Is this a portable way to make a stack buffer eight-byte aligned?

Question

struct {
  uint64_t a; char z[120];
} b;

...

struct buffer_with_alignment_requirement* c = (struct buffer_w*)&b;
c->start_using_it;

Without the first member a, we might crash when accessing fields in the buffer. Is it portable and correct to simply add a member like this to force aligment for the whole struct to be strict enough?

This is not a question about pointer aliasing, simply about whether the address of b on the stack is always eight-byte aligned.

Answer 1

The exact-width integer types, if they exist (7.20.1.1p3), do not have any particular alignment requirements other than that they should be at least as aligned as char and no more aligned than max_align_t (6.2.8p2-4). There is not even any requirement that alignment should follow integer conversion rank, except of course that corresponding signed and unsigned types should have the same alignment (6.2.5p6).

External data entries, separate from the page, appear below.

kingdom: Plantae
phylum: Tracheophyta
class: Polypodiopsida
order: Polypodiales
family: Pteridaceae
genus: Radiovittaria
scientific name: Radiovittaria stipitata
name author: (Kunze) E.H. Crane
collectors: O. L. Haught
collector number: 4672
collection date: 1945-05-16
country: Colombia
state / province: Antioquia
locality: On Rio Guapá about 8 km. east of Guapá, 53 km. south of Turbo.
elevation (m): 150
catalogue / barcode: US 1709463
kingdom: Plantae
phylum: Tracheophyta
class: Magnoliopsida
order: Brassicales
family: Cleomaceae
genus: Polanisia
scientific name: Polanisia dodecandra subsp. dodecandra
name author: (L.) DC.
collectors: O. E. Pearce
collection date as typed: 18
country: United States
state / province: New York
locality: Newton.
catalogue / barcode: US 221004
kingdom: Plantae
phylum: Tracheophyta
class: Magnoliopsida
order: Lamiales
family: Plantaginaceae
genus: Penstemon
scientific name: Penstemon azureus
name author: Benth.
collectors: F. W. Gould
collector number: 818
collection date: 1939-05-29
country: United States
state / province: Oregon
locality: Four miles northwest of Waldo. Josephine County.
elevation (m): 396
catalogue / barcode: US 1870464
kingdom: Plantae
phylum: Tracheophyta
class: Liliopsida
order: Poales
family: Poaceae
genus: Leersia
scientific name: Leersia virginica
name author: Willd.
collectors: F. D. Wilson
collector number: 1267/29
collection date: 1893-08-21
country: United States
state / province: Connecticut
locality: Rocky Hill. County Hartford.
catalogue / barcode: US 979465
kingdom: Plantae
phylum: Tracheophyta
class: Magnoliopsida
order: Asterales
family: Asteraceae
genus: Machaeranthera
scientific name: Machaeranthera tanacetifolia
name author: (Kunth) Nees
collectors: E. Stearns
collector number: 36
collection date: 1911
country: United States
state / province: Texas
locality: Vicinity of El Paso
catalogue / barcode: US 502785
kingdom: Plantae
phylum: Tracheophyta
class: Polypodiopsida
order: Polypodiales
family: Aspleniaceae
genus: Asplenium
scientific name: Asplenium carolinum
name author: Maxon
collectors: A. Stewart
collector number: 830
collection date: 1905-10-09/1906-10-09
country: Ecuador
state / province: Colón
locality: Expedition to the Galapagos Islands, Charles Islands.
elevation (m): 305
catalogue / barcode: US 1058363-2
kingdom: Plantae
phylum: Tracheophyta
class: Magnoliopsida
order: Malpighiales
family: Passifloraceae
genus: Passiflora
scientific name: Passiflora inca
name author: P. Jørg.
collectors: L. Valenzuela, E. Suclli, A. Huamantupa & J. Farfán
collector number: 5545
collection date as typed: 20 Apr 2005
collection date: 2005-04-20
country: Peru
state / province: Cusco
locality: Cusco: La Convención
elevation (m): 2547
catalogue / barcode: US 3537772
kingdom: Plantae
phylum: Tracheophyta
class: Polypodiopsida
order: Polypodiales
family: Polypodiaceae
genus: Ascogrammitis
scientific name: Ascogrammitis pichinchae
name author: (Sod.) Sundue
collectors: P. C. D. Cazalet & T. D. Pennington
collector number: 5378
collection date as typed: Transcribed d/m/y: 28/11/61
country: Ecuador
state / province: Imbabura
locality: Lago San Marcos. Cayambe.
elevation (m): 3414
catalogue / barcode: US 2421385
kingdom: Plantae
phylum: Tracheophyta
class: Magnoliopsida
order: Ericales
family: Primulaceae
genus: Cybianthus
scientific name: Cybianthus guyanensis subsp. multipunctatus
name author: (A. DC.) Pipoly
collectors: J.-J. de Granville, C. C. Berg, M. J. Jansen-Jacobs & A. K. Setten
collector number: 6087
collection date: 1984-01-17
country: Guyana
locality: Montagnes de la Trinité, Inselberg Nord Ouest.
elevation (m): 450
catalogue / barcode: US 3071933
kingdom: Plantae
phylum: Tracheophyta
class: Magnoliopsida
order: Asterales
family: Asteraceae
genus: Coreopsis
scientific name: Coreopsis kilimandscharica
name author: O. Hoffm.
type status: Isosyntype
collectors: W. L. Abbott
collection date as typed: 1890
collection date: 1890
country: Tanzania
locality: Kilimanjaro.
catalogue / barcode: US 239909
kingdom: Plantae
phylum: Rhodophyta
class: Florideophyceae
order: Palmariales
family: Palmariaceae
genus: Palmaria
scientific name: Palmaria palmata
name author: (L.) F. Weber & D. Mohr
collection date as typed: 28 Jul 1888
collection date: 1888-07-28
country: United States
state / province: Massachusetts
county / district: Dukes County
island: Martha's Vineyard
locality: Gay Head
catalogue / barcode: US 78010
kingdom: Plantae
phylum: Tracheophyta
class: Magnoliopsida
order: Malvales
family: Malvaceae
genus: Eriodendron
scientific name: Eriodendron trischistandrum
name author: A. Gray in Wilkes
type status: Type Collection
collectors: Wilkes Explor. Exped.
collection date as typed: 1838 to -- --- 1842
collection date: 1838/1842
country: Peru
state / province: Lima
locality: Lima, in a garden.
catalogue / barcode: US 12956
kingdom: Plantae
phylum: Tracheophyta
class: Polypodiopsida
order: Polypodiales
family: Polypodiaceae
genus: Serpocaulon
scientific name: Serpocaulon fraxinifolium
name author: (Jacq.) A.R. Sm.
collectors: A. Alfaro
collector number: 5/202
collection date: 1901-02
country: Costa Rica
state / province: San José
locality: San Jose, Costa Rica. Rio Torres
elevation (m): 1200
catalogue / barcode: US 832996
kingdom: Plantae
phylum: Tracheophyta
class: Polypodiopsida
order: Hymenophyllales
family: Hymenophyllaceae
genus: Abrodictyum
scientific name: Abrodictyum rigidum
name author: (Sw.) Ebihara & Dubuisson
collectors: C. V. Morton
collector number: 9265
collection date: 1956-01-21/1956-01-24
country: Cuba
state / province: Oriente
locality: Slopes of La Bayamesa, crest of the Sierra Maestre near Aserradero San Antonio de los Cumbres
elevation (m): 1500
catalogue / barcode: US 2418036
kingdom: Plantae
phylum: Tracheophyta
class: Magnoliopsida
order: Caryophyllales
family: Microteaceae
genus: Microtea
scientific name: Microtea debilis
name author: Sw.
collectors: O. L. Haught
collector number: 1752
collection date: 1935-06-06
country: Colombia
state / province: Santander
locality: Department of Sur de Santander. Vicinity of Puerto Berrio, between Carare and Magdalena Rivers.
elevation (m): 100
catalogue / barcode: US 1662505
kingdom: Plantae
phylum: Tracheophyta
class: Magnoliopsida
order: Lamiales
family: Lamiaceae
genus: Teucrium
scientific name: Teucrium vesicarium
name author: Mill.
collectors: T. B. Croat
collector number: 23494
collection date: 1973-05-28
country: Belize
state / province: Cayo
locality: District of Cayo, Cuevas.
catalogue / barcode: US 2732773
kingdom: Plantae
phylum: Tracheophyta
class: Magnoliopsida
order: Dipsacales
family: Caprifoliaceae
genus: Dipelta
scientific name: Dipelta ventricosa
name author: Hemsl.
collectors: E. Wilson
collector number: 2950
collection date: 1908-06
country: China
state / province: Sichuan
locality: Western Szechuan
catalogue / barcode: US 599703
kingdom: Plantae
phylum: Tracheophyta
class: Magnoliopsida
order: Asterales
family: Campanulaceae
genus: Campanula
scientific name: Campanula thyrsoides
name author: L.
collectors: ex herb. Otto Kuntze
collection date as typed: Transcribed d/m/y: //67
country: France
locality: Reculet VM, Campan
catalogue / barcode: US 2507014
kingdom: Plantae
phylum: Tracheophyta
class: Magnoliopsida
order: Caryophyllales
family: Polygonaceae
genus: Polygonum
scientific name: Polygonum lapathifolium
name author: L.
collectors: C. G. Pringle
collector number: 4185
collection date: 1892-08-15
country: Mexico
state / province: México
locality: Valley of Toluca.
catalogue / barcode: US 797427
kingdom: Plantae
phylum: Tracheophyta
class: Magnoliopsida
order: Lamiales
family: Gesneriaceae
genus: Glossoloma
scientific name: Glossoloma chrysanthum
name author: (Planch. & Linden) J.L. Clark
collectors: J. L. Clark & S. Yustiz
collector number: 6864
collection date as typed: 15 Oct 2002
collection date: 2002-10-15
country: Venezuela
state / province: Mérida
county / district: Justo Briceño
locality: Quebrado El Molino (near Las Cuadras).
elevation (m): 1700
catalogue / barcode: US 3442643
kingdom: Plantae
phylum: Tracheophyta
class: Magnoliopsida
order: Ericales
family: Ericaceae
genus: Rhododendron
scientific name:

If you want a particular alignment, use an alignment specifier:

#include <stdalign.h>
struct alignas(8) {
  char z[120];
} b;

However, presumably given your description of accessing fields, what you actually want is for the buffer to be aligned to the most aligned type that could exist within the buffer. To do this C11 provides max_align_t; in older compilers you can emulate max_align_t using a union of the standard types:

typedef union {
  char c;
  short s;
  int i;
  long l;
  long long ll;  // if available
  float f;
  double d;
  long double ld;  // if available
  void *p;
  void (*fun)();
} max_align_t;